For once Carolan did not hear her. His thoughts were busy elsewhere. He was asking himself if the old priest in the patched cassock who had shown himself to Juliette, could be the Curé who had read the Office at the grave of de Bayard?

And if that priest were mortal man, how had he covered the distance between the battlefield and Petit Plappeville, and what had scared the drunken marauders from their prey? And was it not strange that the resemblance to the saint of Ars had appealed to both Carolan and Juliette?... The problem must remain unsolved for all Time, it might be.

Yet this fact had stamped itself on P. C. Breagh's consciousness, deeply as his own heavy nailed boots had bitten into the clay by the Colonel's graveside.
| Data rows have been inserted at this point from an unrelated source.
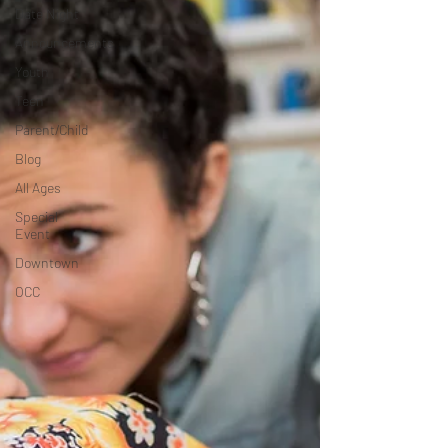
Date Night
Announcements
Youth
Teen
Parent/Child
Blog
All Ages
Special
Event
Downtown
OCC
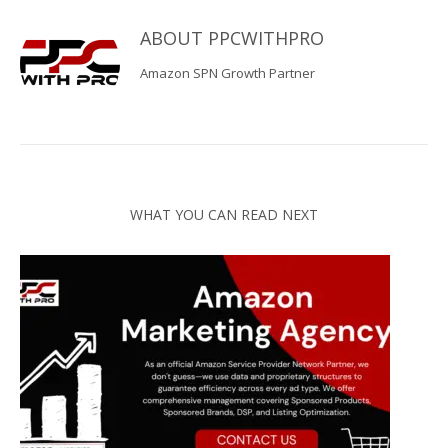
ABOUT
PPCWITHPRO
Amazon SPN Growth Partner
WHAT YOU CAN READ NEXT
On the moist surface of the spot where the Servant of Heaven had been standing, the clumsy iron-buckled, wooden-soled shoes had left no print at all.

An interesting illusion, bred of the exaltation of the senses under emotion, produced in part, says my friend the Physiologist, by subconscious Memory. A significant phenomenon, remarks my other friend, the student of Psychology, testifying to the thinness of the Veil dividing the Visible World from the Unseen. While my Catholic terms it a rare but not isolated or uncommon revelation, pointing the stupendous truth contained in that clause of the Credo referring to the Communion of Saints and illustrating the dynamic force of Prayer.